ウェブスターの眉間の皺は深まる一方だった。切れ者の警部として鳴らしたこの自分が、上司に鉄拳をお見舞いしたばかりに、降格のうえ、役立たずのぼんくら親爺、ジャック・フロストのお守り役を押しつけられる羽目となった。だが、肌寒い秋の季節、連続婦女暴行魔は悪行の限りを尽くし、市内の公衆便所では浮浪者の死体が小便のなかに浮かぶ。ここはひとつ、ロートル警部になりかわって事件解決に邁進しなくては……。皆から無能とそしられながら、名物警部フロストの不眠不休の奮戦は続く。笑いと緊張が堪能できる、まさに得難い個性の第二弾。(粗筋紹介より引用)

1987年イギリスで刊行、1994年翻訳。『クリスマスのフロスト』に続くシリーズ第二作。
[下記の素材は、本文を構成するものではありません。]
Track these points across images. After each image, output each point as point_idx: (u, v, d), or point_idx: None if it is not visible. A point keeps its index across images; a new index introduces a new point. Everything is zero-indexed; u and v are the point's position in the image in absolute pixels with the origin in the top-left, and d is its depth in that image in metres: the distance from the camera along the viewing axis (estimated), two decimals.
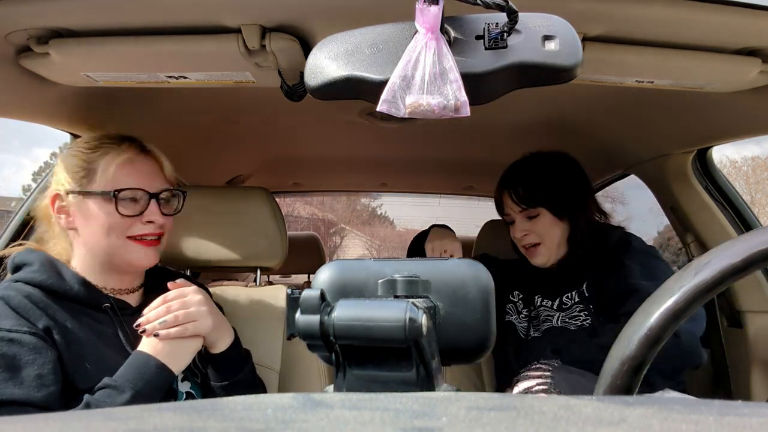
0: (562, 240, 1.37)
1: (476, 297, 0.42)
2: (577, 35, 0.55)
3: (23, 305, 0.91)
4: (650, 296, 0.43)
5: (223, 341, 1.04)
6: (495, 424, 0.23)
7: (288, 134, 1.91)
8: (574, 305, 1.34)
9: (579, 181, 1.40)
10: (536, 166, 1.40)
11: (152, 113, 1.48)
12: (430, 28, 0.55)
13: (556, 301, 1.39)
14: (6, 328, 0.88)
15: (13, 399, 0.83)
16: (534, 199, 1.35)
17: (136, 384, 0.89)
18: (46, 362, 0.88)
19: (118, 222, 0.99)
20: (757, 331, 1.56)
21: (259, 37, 0.91)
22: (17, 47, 0.96)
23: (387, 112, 0.55)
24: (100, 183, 0.99)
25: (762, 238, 0.40)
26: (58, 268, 0.99)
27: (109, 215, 0.99)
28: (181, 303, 0.98)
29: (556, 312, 1.38)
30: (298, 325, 0.37)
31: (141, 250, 1.02)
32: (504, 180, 1.42)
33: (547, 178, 1.37)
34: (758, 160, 14.31)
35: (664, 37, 0.93)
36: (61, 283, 0.96)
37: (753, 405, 0.26)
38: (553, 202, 1.34)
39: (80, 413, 0.25)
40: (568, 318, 1.34)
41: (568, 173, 1.39)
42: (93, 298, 0.99)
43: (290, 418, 0.24)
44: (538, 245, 1.37)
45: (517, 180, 1.39)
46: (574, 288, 1.35)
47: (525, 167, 1.41)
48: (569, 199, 1.35)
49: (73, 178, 1.00)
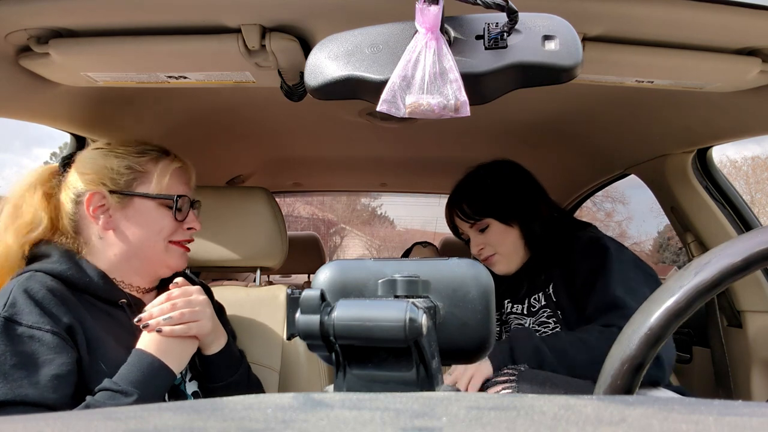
0: (517, 246, 1.38)
1: (476, 297, 0.42)
2: (577, 35, 0.55)
3: (47, 300, 0.89)
4: (650, 296, 0.43)
5: (218, 343, 1.05)
6: (495, 424, 0.23)
7: (288, 134, 1.91)
8: (542, 309, 1.35)
9: (523, 185, 1.41)
10: (477, 180, 1.43)
11: (152, 113, 1.48)
12: (430, 28, 0.55)
13: (525, 304, 1.40)
14: (28, 324, 0.86)
15: (26, 399, 0.82)
16: (479, 212, 1.38)
17: (140, 387, 0.88)
18: (65, 363, 0.86)
19: (170, 226, 1.03)
20: (757, 331, 1.56)
21: (259, 37, 0.91)
22: (17, 47, 0.96)
23: (387, 112, 0.55)
24: (155, 187, 1.02)
25: (762, 238, 0.40)
26: (77, 260, 0.98)
27: (162, 218, 1.03)
28: (186, 301, 0.98)
29: (526, 317, 1.38)
30: (298, 325, 0.37)
31: (181, 254, 1.07)
32: (450, 201, 1.45)
33: (489, 188, 1.39)
34: (758, 160, 14.31)
35: (664, 37, 0.93)
36: (81, 275, 0.96)
37: (753, 405, 0.26)
38: (497, 210, 1.37)
39: (80, 413, 0.25)
40: (537, 324, 1.35)
41: (509, 180, 1.41)
42: (110, 293, 0.99)
43: (290, 417, 0.24)
44: (494, 255, 1.39)
45: (461, 197, 1.41)
46: (539, 290, 1.36)
47: (467, 183, 1.44)
48: (514, 204, 1.37)
49: (116, 179, 1.01)
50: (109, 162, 1.02)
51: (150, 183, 1.03)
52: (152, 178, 1.03)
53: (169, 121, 1.56)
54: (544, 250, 1.36)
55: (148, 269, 1.05)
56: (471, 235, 1.41)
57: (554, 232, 1.37)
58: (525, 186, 1.41)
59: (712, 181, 1.63)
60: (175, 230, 1.04)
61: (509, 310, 1.44)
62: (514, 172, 1.43)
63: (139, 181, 1.02)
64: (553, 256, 1.35)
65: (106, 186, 1.01)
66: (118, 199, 1.01)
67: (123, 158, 1.03)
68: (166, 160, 1.05)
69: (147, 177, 1.03)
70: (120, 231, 1.01)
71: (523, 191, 1.40)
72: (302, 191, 3.10)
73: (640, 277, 1.25)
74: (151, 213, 1.02)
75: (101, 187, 1.01)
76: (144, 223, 1.02)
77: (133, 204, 1.01)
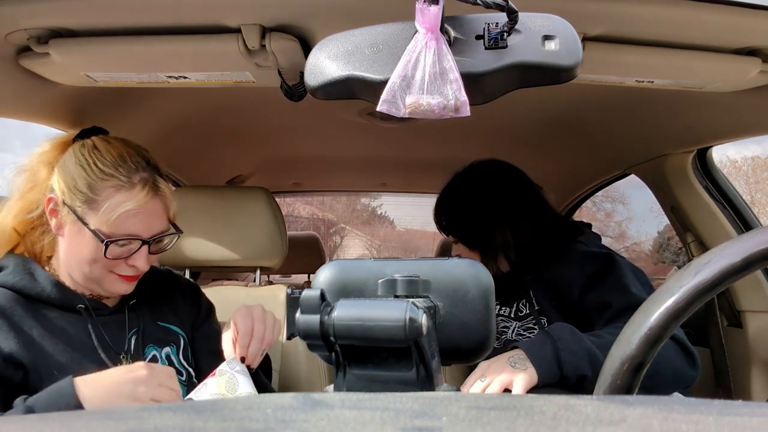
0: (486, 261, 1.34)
1: (476, 297, 0.42)
2: (577, 35, 0.55)
3: None
4: (650, 296, 0.43)
5: None
6: (495, 424, 0.23)
7: (288, 134, 1.91)
8: (528, 316, 1.33)
9: (496, 199, 1.34)
10: (445, 196, 1.40)
11: (152, 113, 1.48)
12: (430, 28, 0.55)
13: (513, 308, 1.38)
14: None
15: None
16: (445, 229, 1.39)
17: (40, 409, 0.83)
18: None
19: (103, 260, 0.96)
20: (757, 331, 1.56)
21: (259, 37, 0.91)
22: (17, 47, 0.96)
23: (387, 112, 0.55)
24: (99, 221, 0.94)
25: (762, 237, 0.40)
26: (32, 269, 0.97)
27: (95, 251, 0.95)
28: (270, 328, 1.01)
29: (513, 321, 1.36)
30: (298, 325, 0.37)
31: (121, 284, 1.00)
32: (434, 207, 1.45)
33: (457, 206, 1.37)
34: (758, 160, 14.29)
35: (664, 37, 0.93)
36: (32, 285, 0.94)
37: (753, 405, 0.26)
38: (460, 234, 1.37)
39: (80, 413, 0.25)
40: (522, 329, 1.33)
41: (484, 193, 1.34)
42: (65, 299, 0.96)
43: (290, 417, 0.24)
44: None
45: (437, 207, 1.41)
46: (524, 297, 1.34)
47: (442, 197, 1.42)
48: (478, 229, 1.34)
49: (73, 194, 0.95)
50: (76, 172, 0.96)
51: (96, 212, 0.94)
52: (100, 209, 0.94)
53: (168, 121, 1.56)
54: (529, 256, 1.32)
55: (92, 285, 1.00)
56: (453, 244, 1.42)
57: (542, 238, 1.32)
58: (507, 192, 1.35)
59: (712, 181, 1.63)
60: (114, 265, 0.97)
61: (497, 312, 1.42)
62: (496, 179, 1.37)
63: (89, 205, 0.95)
64: (538, 262, 1.31)
65: (64, 195, 0.95)
66: (66, 213, 0.96)
67: (89, 174, 0.96)
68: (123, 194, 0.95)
69: (97, 205, 0.95)
70: (66, 240, 0.98)
71: (503, 199, 1.33)
72: (302, 191, 3.10)
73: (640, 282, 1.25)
74: (85, 240, 0.95)
75: (58, 193, 0.96)
76: (80, 247, 0.96)
77: (76, 224, 0.95)
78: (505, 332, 1.37)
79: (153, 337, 1.04)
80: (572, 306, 1.25)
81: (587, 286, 1.23)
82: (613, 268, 1.23)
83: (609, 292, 1.20)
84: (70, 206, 0.95)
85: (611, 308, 1.19)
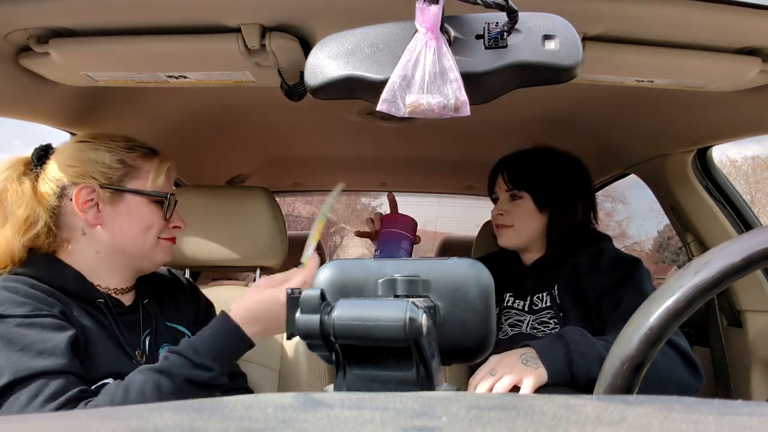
0: (536, 231, 1.36)
1: (476, 297, 0.42)
2: (577, 35, 0.55)
3: (33, 294, 0.89)
4: (650, 296, 0.43)
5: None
6: (495, 423, 0.23)
7: (288, 134, 1.91)
8: (545, 309, 1.33)
9: (575, 181, 1.39)
10: (535, 155, 1.41)
11: (152, 113, 1.48)
12: (430, 27, 0.55)
13: (527, 301, 1.37)
14: (22, 314, 0.85)
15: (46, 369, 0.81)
16: (521, 182, 1.36)
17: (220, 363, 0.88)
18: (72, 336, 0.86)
19: (160, 224, 1.03)
20: (757, 331, 1.56)
21: (259, 37, 0.91)
22: (17, 47, 0.96)
23: (387, 111, 0.55)
24: (151, 184, 1.02)
25: (762, 237, 0.40)
26: (53, 262, 0.98)
27: (152, 215, 1.02)
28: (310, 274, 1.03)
29: (527, 315, 1.36)
30: (298, 325, 0.37)
31: (168, 248, 1.06)
32: (502, 161, 1.44)
33: (541, 166, 1.38)
34: (758, 160, 14.30)
35: (664, 36, 0.93)
36: (56, 277, 0.95)
37: (753, 405, 0.26)
38: (537, 190, 1.35)
39: (80, 413, 0.25)
40: (537, 323, 1.32)
41: (564, 169, 1.39)
42: (88, 292, 0.98)
43: (290, 417, 0.24)
44: (509, 227, 1.37)
45: (513, 162, 1.40)
46: (545, 290, 1.34)
47: (524, 153, 1.43)
48: (556, 193, 1.35)
49: (107, 173, 0.99)
50: (99, 155, 1.00)
51: (142, 179, 1.01)
52: (144, 175, 1.01)
53: (168, 121, 1.56)
54: (561, 250, 1.35)
55: (133, 265, 1.03)
56: (501, 198, 1.40)
57: (578, 235, 1.36)
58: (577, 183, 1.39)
59: (712, 181, 1.63)
60: (164, 227, 1.04)
61: (509, 304, 1.41)
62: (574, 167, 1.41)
63: (131, 177, 1.01)
64: (568, 258, 1.33)
65: (96, 180, 0.98)
66: (109, 194, 0.99)
67: (114, 152, 1.00)
68: (157, 159, 1.05)
69: (139, 173, 1.01)
70: (109, 226, 0.99)
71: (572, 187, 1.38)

毎度のごとく、新刊で買って今頃読む。前作は文春でランキングに入ったから読んで面白かったと叫んでいたわりに、何で今まで読まなかったんだろう。

前作に続くモジュラー型の警察小説。様々な事件が並行して進行し、それが意外なところでからみあうところが腕の見せ所。鼻つまみ者のフロスト警部に振り回されつつ、気がついたら事件が解決しているのも同じパターン。ただそれだけだと他の警察小説と変わらないが、本作の見所はやっぱり主人公であるフロスト警部のキャラクター。登場人物だけではなくて、読者も振り回されながら事件解決まで楽しみながら読めばいい作品。余計な感想は不要だよね、きっと。

次作も新刊で買っているんだよね。厚いから手を出す気力が湧いてこないんだけど。